Camio se puso la mascarilla sobre la cara y salió de la cámara protegida. Avanzó sin vacilar y empezó la meditación necesaria para convocar el poder encerrado en su cerebro. No vio cadáveres en los pasillos de piedra, lo cual significaba que la población había sido evacuada con éxito. Ahora, nada retendría a las hechiceras.

El suelo estaba sembrado de escombros, resultado de las explosiones. Hilillos de vapor verdoso introducían veneno en las cavernas. Camio no temía por su vida, pero tenía que apresurarse.

Oyó el silbido de un proyectil y se apretó contra la pared del túnel. Una potente explosión se produjo en la cara del risco, y la onda de choque invadió los pasillos y las viviendas. Camio recuperó el equilibrio y siguió adelante. Una enorme energía contenida cantaba en su mente. No miró los tapices ni los muebles, las habitaciones y salas de reuniones donde había transcurrido su vida.

Rossak era su hogar. Las máquinas eran sus enemigos. Camio era un arma.

Cuando llegó a la entrada y miró la selva en llamas, vio tres formas de cangrejo provistas de contenedores cerebrales blindados, que colgaban como sacos de huevos justo encima de las piernas. Cada una era un humano que había vendido su alma y jurado lealtad a las máquinas pensantes.

Camio oyó el tronar de continuas explosiones en la jungla, el rugido del plasma que carbonizaba el follaje púrpura. Formas aéreas se preparaban para un nuevo ataque, descargaban veneno y esparcían llamas. Docenas de neocimeks corrían hacia los riscos protegidos, destruyendo todo cuanto encontraban a su paso.

Debía esperar hasta el último momento para eliminar el mayor número posible de enemigos.
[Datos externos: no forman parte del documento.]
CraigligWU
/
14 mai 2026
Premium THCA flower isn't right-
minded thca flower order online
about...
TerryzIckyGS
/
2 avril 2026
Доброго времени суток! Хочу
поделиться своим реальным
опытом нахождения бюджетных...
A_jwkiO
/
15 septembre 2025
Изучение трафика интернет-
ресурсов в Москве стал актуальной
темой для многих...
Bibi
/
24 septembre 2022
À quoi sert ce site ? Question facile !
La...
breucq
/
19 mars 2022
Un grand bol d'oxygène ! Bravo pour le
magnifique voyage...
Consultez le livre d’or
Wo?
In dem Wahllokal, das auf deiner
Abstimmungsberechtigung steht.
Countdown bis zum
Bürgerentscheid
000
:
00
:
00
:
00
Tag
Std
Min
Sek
Camio percibió el sonido de tres formas móviles que estaban escalando el risco, utilizando soportes y garras con borde de diamante para aferrarse a la pared rocosa.

Sonrió al trío de neocimeks similares a cangrejos. Piernas flexibles blindadas izaron el núcleo corporal erizado de armas hasta las cuevas principales. Camio se erguía sola en la puerta, plantando cara a sus enemigos.

El primer invasor se enderezó, y la joven vio las centelleante fibras ópticas que rodeaban sus torretas cargadas de armas. El cimek la detectó y giró los lanzallamas en dirección al nuevo objetivo.

Justo antes de que pudiera disparar, Camio liberó la energía concentrada en su mente y en su cuerpo. Descargó una tormenta mental que derritió los cerebros de los tres neocimeks más cercanos y dañó a otros dos que empezaban a trepar por el risco. Cinco cimeks eliminados de la batalla.

Su último pensamiento fue que había vendido cara su vida.

Después de Camio, cuatro hechiceras más fueron saliendo, de una, en una. Cada vez que elegía a una de las mujeres, Zufa Cenva experimentaba la atroz pérdida. Eran como verdaderas hijas, y perderlas era como engullir tragos de ácido. Pero sus voluntarias sacrificaban la vida de buen grado para aplastar la ofensiva cimek.

—Las máquinas pensantes no deben vencer jamás.

Por fin, la sexta voluntaria de Zufa, Silin, regresó viva pero desorientada, con su piel lechosa enrojecida. Se había preparado mentalmente para morir. En cambio, no había encontrado nada que destruir.

—Han retrocedido lejos de nuestro alcance, maestra Cenva —informó—. Los cimeks están regresando a sus naves. Las formas caminadoras y volantes han vuelto a la zona de aterrizaje.

Zufa corrió hacia la ventana. Vio los restos carbonizados de sus cinco comandos caídos, cada mujer abrasada por su propio fuego mental. Vio que las terribles máquinas de cerebro humano subían a sus naves y se elevaban.

Con el tiempo, los refugiados regresarían. Aurelius Venport les traería de vuelta. Bajo su supervisión, la gente de Rossak reconstruiría y repararía las ciudades de los riscos con orgullo y confianza, conscientes de que habían resistido el asalto de las máquinas pensantes.